A broad cross-section of ICT and networking skills are among those in the provision Occupations in High Demand (OIHD) list issued by the Department of Higher Education and Training.

The draft list was gazetted on 17 August, and comments close on 7 September.

The list will serve as the basis for the Department of Home Affairs’ (DHA) updated critical skills list; and will also inform education and training directions.

The quantitative list published consists of 189 occupations, of which 79 still need to be validated. Comments are invited regarding whether these occupations should remain on the final OIHD list.

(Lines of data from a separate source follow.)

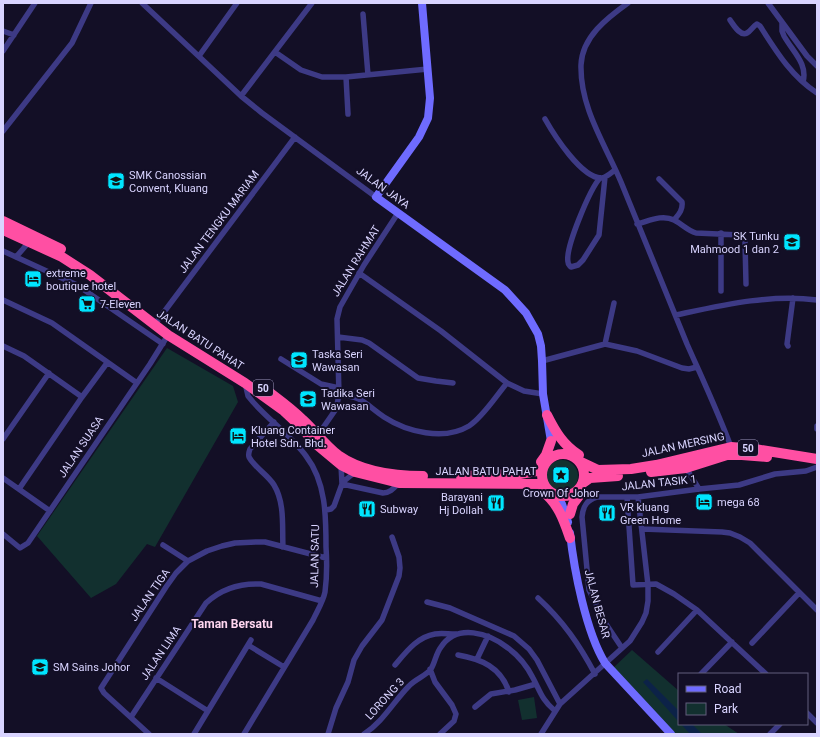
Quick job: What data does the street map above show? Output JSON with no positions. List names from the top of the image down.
{
  "streets": {
    "highway": ["JALAN BATU PAHAT", "50", "JALAN MERSING"],
    "street": [
      "JALAN JAYA",
      "JALAN TENGKU MARIAM",
      "JALAN RAHMAT",
      "JALAN SUASA",
      "JALAN TASIK 1",
      "JALAN SATU",
      "JALAN TIGA",
      "JALAN BESAR",
      "JALAN LIMA",
      "LORONG 3"
    ]
  },
  "crossings": [
    ["JALAN JAYA", "JALAN TENGKU MARIAM"],
    ["JALAN JAYA", "JALAN RAHMAT"],
    ["JALAN JAYA", "JALAN BATU PAHAT"],
    ["JALAN JAYA", "50"],
    ["JALAN JAYA", "JALAN MERSING"],
    ["JALAN JAYA", "JALAN BESAR"],
    ["JALAN TENGKU MARIAM", "JALAN BATU PAHAT"],
    ["JALAN RAHMAT", "JALAN BATU PAHAT"],
    ["JALAN BATU PAHAT", "50"],
    ["JALAN BATU PAHAT", "JALAN MERSING"],
    ["JALAN BATU PAHAT", "JALAN SUASA"],
    ["JALAN BATU PAHAT", "JALAN SATU"],
    ["JALAN BATU PAHAT", "JALAN BESAR"],
    ["50", "JALAN MERSING"],
    ["50", "JALAN BESAR"],
    ["JALAN MERSING", "JALAN BESAR"],
    ["JALAN SATU", "JALAN TIGA"],
    ["JALAN SATU", "JALAN LIMA"],
    ["JALAN TIGA", "JALAN LIMA"]
  ],
  "districts": ["Taman Bersatu"],
  "places": {
    "school or university": [
      "SMK Canossian Convent, Kluang",
      "SK Tunku Mahmood 1 dan 2",
      "Taska Seri Wawasan",
      "Tadika Seri Wawasan",
      "SM Sains Johor"
    ],
    "hotel": ["extreme boutique hotel", "Kluang Container Hotel Sdn. Bhd.", "mega 68"],
    "supermarket": ["7-Eleven"],
    "place": ["Crown Of Johor"],
    "restaurant": ["Barayani Hj Dollah", "Subway", "VR kluang Green Home"]
  },
  "legend": ["Road", "Park"]
}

ICT jobs on the preliminary list include: ICT project manager; data management manager; IT manager; information systems director; ICT account manager; ICT Business development manager; ICT sales representative; ICT business analyst; data scientist; software developer; programmer analyst; developer programmer; multimedia specialist; web developer; applications programmer; computers quality assurance analyst; database designer and administrator; systems administrator; computer network and systems engineer; network analyst; and ICT security specialist.

The new critical skills list was expected to be released in April 2020, but the Covid-19 pandemic delayed this process, explains Xpatweb’s Marisa Jacobs.

“The significance of the list is that it will form the basis for the updated critical skills list by the DHA which contains all the skills deemed in short supply in South Africa. Thus, any person who fits the criteria contained therein may qualify for a Work Visa, under the Critical Skills Visa category, as per the Immigration Act.”

Xpatweb is running its fourth annual critical skills survey among local businesses, including JSE-listed companies and large multinational groups. Companies are encouraged to submit their inputs before 4 September on the skills they struggle to recruit locally.

“It is important that employers are represented with a submission and inputs on any occupations not included on the list and the survey results will form the basis of this submission,” says Jacobs.

“It’s a tight deadline, but the response has been very positive. Survey respondents grew by 30% last year and we’re expecting an even greater spike this year as the local business community – across all sectors – are eager to give input on the government gazette that will determine which foreign skills local businesses can employ under the critical skills visa category.”